I managed to stump 47 other computer geeks who read this with my question!!

I am GOD!

Oh and I still haven't figured this ******** out, why it connects to the xbox but not my computer!


----------



## Bob Cerelli (Nov 3, 2002)

airdudei said:


> I am GOD!
> 
> Oh and I still haven't figured this ******** out, why it connects to the xbox but not my computer!


But you still haven't figured this out !!! How can that be ;-)

I would not recommend having a wired and wireless connection both enabled at the same time on the same computer. If you have a choice, pick the wired one.


----------



## TerryNet (Mar 23, 2005)

During the 10 seconds it is connected it has a valid IP configuration obtained from the router?

You've tried different ports on the router?

You know the cable is good? And you are not using the crossover cable between router and computer (or know that one of the ports is auto-sensing)?


----------



## Bob Cerelli (Nov 3, 2002)

Still not sure why you would expect having two simultaneous connections (wired and wireless) on the same computer at the same time to work consistently. Why not just pick one.


----------



## TerryNet (Mar 23, 2005)

Bob, maybe we should be asking airdudei what he's actually trying to do. After reading the post again it sorta sounds like he's connecting the PC with two internet connections so that he can connect it via crossover cable to an xbox?


----------



## Bob Cerelli (Nov 3, 2002)

Regardless of what he is trying to do, having two internet connections (wired and wireless ) on the same computer is not going to work very well. That's the problem from the title "Problems using two network connections on same computer. "
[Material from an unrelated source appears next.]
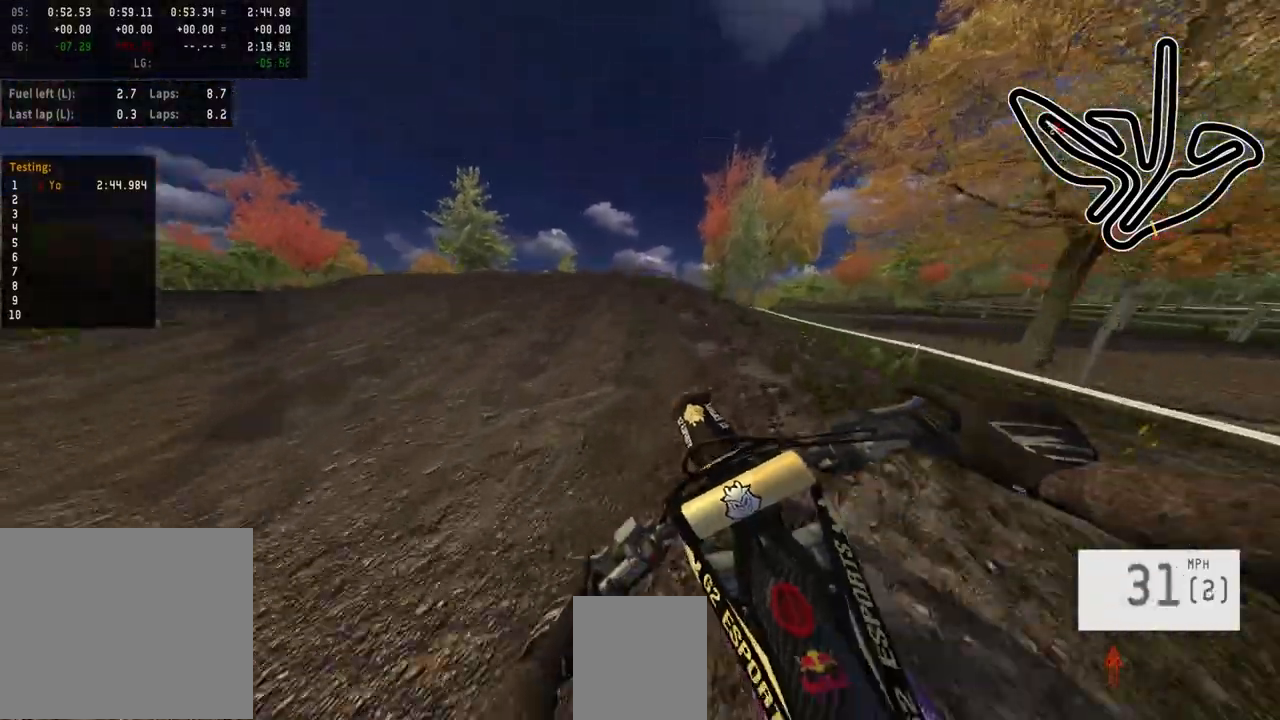
{"buttons": [], "left_stick": "center", "right_stick": "center", "events": [[100, "R3", "down"], [217, "R3", "up"], [267, "right_stick", "up"], [500, "R2", "up"], [500, "right_stick", "center"]]}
So at least get that resolved. At this point it seems like using wired for everything is the way to go. Haven't seen why there is the need for a wireless on the computer at this point for anything, xbox or otherwise. "I did this in order to connect to my xbox through via my computer with a crossover cable." - It's connected to the computer wired anyway. So just connect it to the router instead. 

But again, regardless of what you are trying to accomplish, having two network connections on the same computer is not going to work.


----------



## TerryNet (Mar 23, 2005)

"... having two internet connections (wired and wireless ) on the same computer is not going to work very well."

Don't know about other OSes, but with Windows XP I'm pretty sure that when there are multiple gateways defined, it will just use the gateway with the faster connection. Typically this will be ethernet, but I reckon 54mbps wireless would beat out 10mbps wired. The slower connection(s) will just be ignored except for IP addresses on its subnet.

To tie it back to this thread, I can't see that the multiple internet connections will cause the disconnects airdudei is experiencing.


----------



## Bob Cerelli (Nov 3, 2002)

That has yet be determined. Still all a theory about what would happen with two internet connections. That's why I've been suggesting to test with just one. Not sure if that has been done yet. Generally I've found that when troubleshooting computer problems, the simpler the configuration the easier it is to determine the problem. 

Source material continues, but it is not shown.